* Selection:
This documentation is for an unreleased version of Apache Flink Machine Learning Library. We recommend you use the latest stable version.
Interaction
Interaction #
Interaction takes vector or numerical columns, and generates a single vector column that contains the product of all combinations of one value from each input column.
For example, when the input feature values are Double(2) and Vector(3, 4), the output would be Vector(6, 8). When the input feature values are Vector(1, 2) and Vector(3, 4), the output would be Vector(3, 4, 6, 8). If you change the position of these two input Vectors, the output would be Vector(3, 6, 4, 8).
Input Columns #
Param name | Type | Default | Description |
---|---|---|---|
inputCols | Vector | null |
Columns to be interacted. |
Output Columns #
Param name | Type | Default | Description |
---|---|---|---|
outputCol | Vector | "output" |
Interacted vector. |
Parameters #
Key | Default | Type | Required | Description |
---|---|---|---|---|
inputCols | null |
String[] | yes | Input column names. |
outputCol | "output" |
String | no | Output column name. |
Examples #
import org.apache.flink.ml.feature.interaction.Interaction;
import org.apache.flink.ml.linalg.Vector;
import org.apache.flink.ml.linalg.Vectors;
import org.apache.flink.streaming.api.datastream.DataStream;
import org.apache.flink.streaming.api.environment.StreamExecutionEnvironment;
import org.apache.flink.table.api.Table;
import org.apache.flink.table.api.bridge.java.StreamTableEnvironment;
import org.apache.flink.types.Row;
import org.apache.flink.util.CloseableIterator;
import java.util.Arrays;
/** Simple program that creates an Interaction instance and uses it for feature engineering. */
public class InteractionExample {
public static void main(String[] args) {
StreamExecutionEnvironment env = StreamExecutionEnvironment.getExecutionEnvironment();
StreamTableEnvironment tEnv = StreamTableEnvironment.create(env);
// Generates input data.
DataStream<Row> inputStream =
env.fromElements(
Row.of(0, Vectors.dense(1.1, 3.2), Vectors.dense(2, 3)),
Row.of(1, Vectors.dense(2.1, 3.1), Vectors.dense(1, 3)));
Table inputTable = tEnv.fromDataStream(inputStream).as("f0", "f1", "f2");
// Creates an Interaction object and initializes its parameters.
Interaction interaction =
new Interaction().setInputCols("f0", "f1", "f2").setOutputCol("outputVec");
// Transforms input data.
Table outputTable = interaction.transform(inputTable)[0];
// Extracts and displays the results.

* Information supplied:
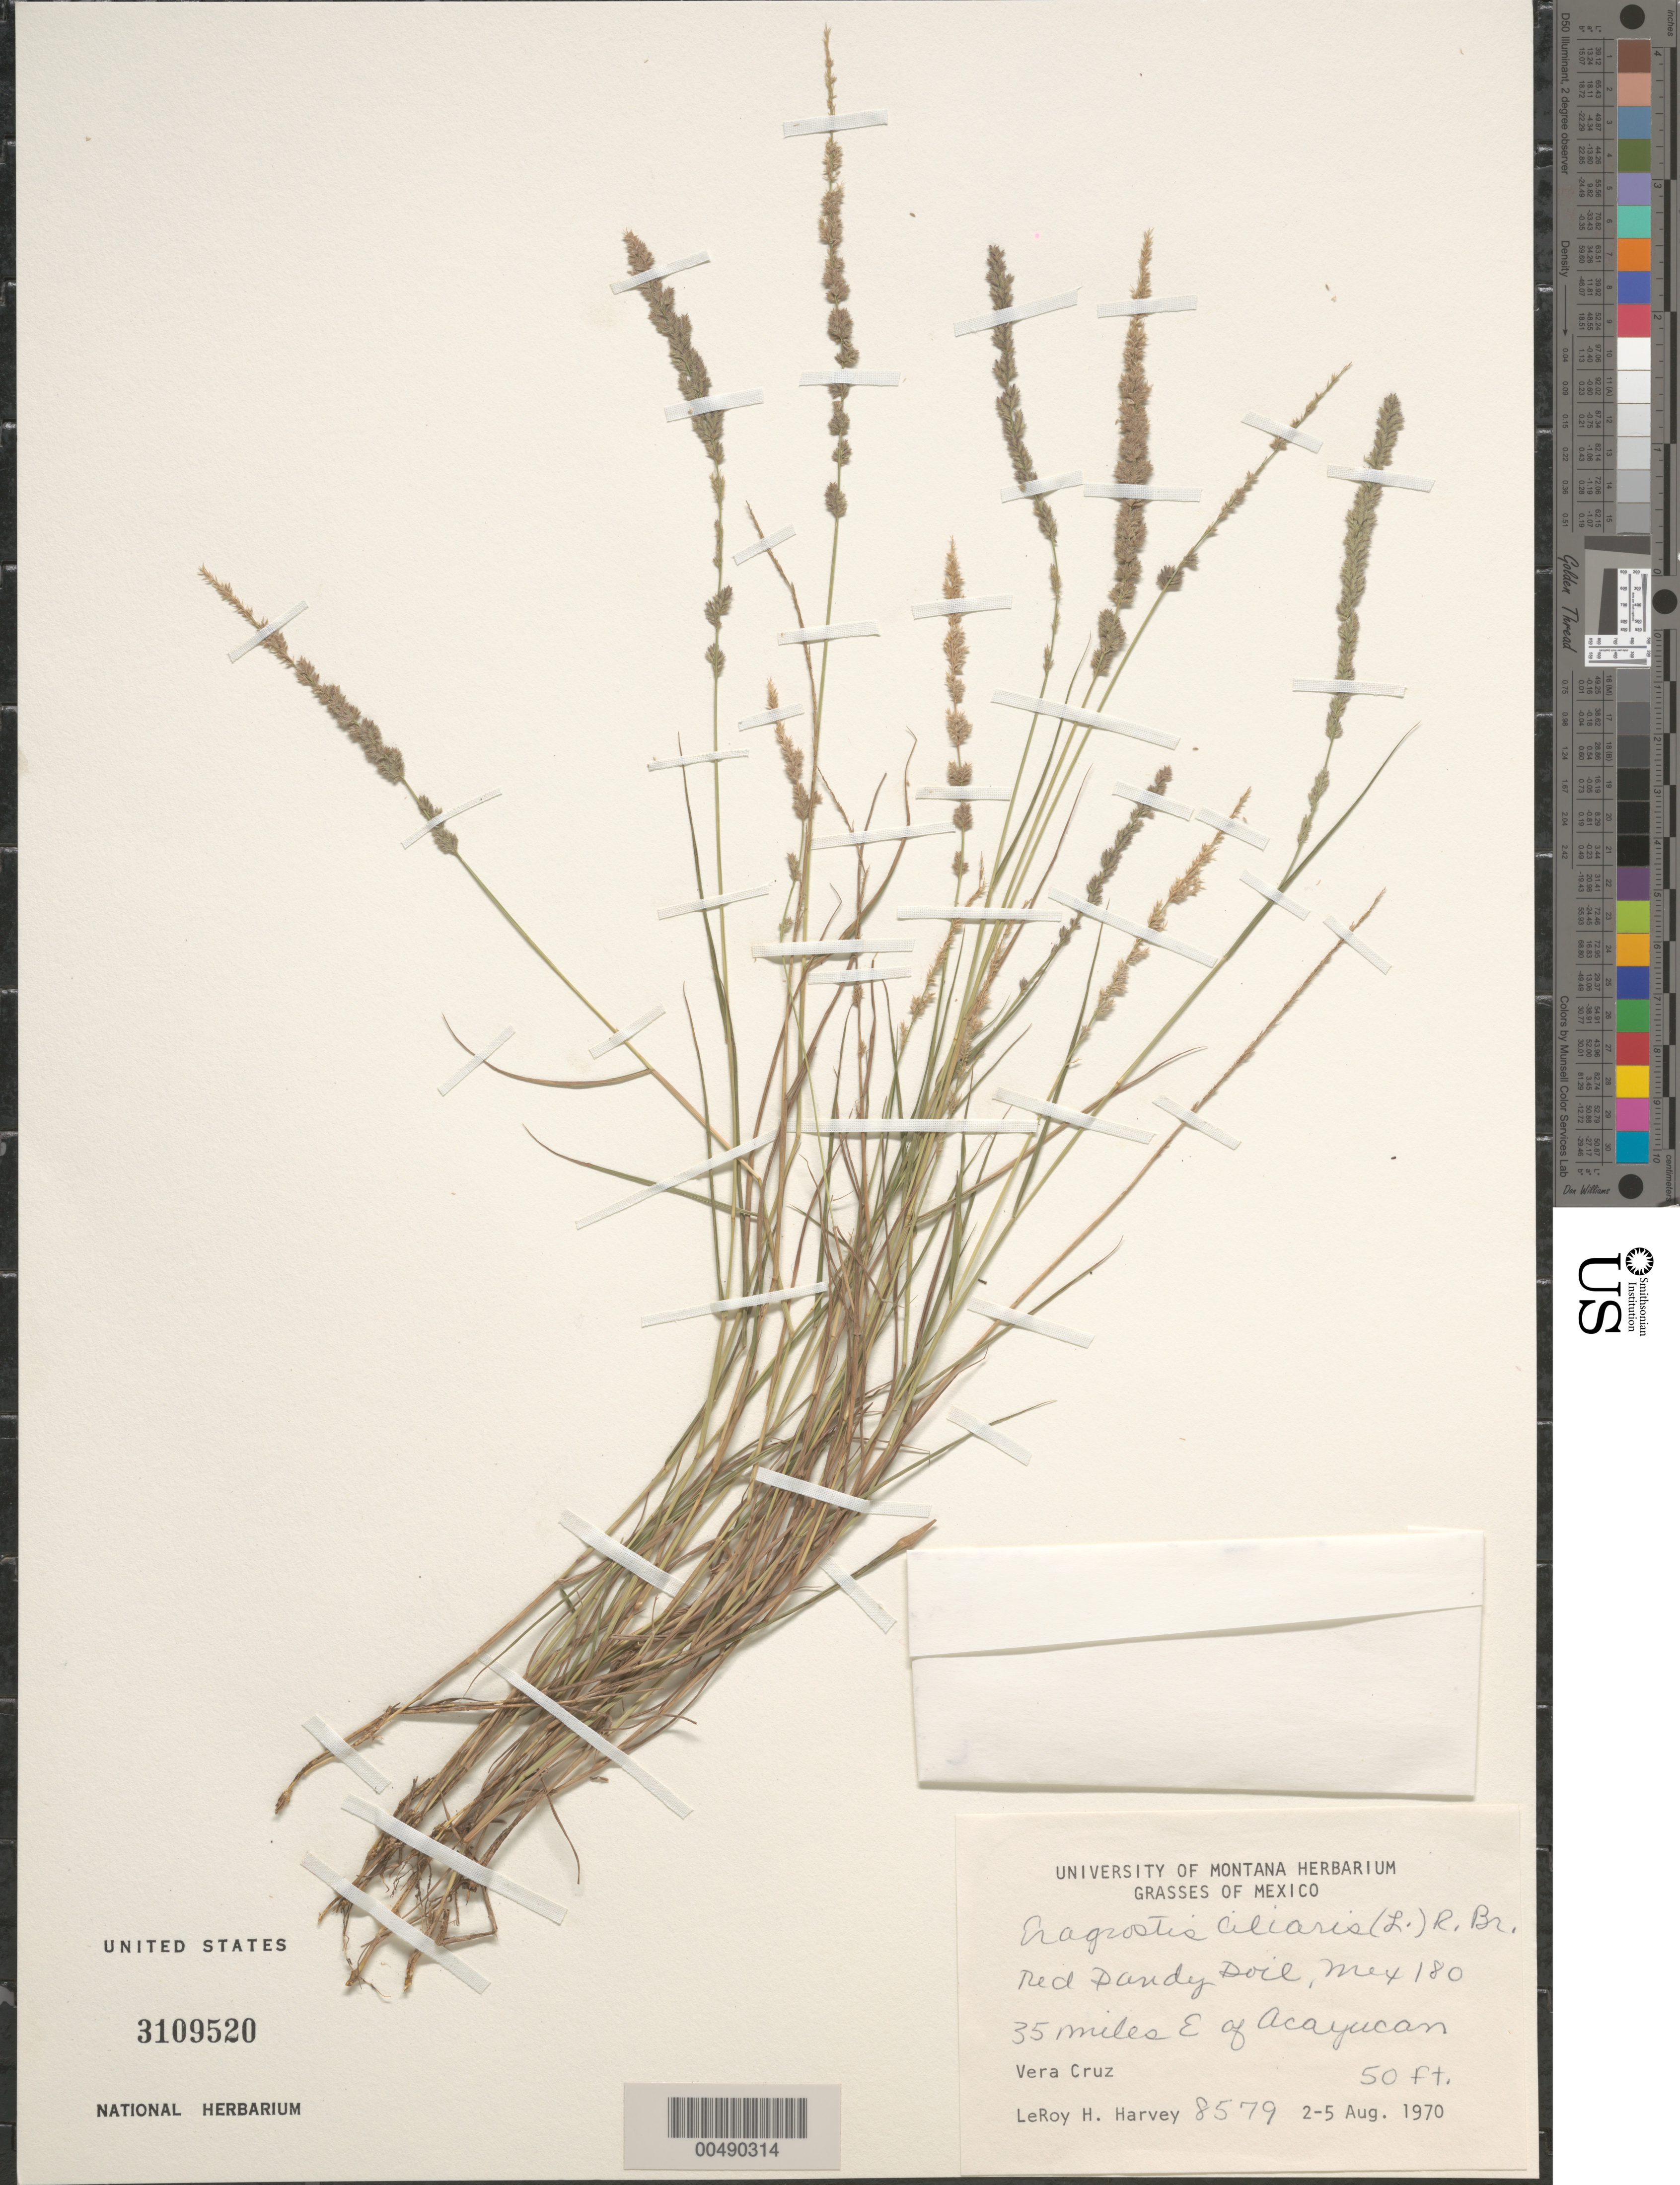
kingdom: Plantae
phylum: Tracheophyta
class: Liliopsida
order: Poales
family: Poaceae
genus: Eragrostis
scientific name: Eragrostis ciliaris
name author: (L.) R. Br.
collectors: L. H. Harvey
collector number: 8579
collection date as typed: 2 Aug 1970 to 5 Aug 1970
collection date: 1970-08-02/1970-08-05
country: Mexico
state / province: Veracruz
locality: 35 mi E of Acayucan, Mex 180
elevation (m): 15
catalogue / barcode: US 3109520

* Written request: Repeat a passage of the Interaction documentation word for word. Begin at the words "For example, when" and stop after "Vector(3, 6, 4, 8).". The listing was taken from a different source than the text.

* Solution below:
For example, when the input feature values are Double(2) and Vector(3, 4), the output would be Vector(6, 8). When the input feature values are Vector(1, 2) and Vector(3, 4), the output would be Vector(3, 4, 6, 8). If you change the position of these two input Vectors, the output would be Vector(3, 6, 4, 8).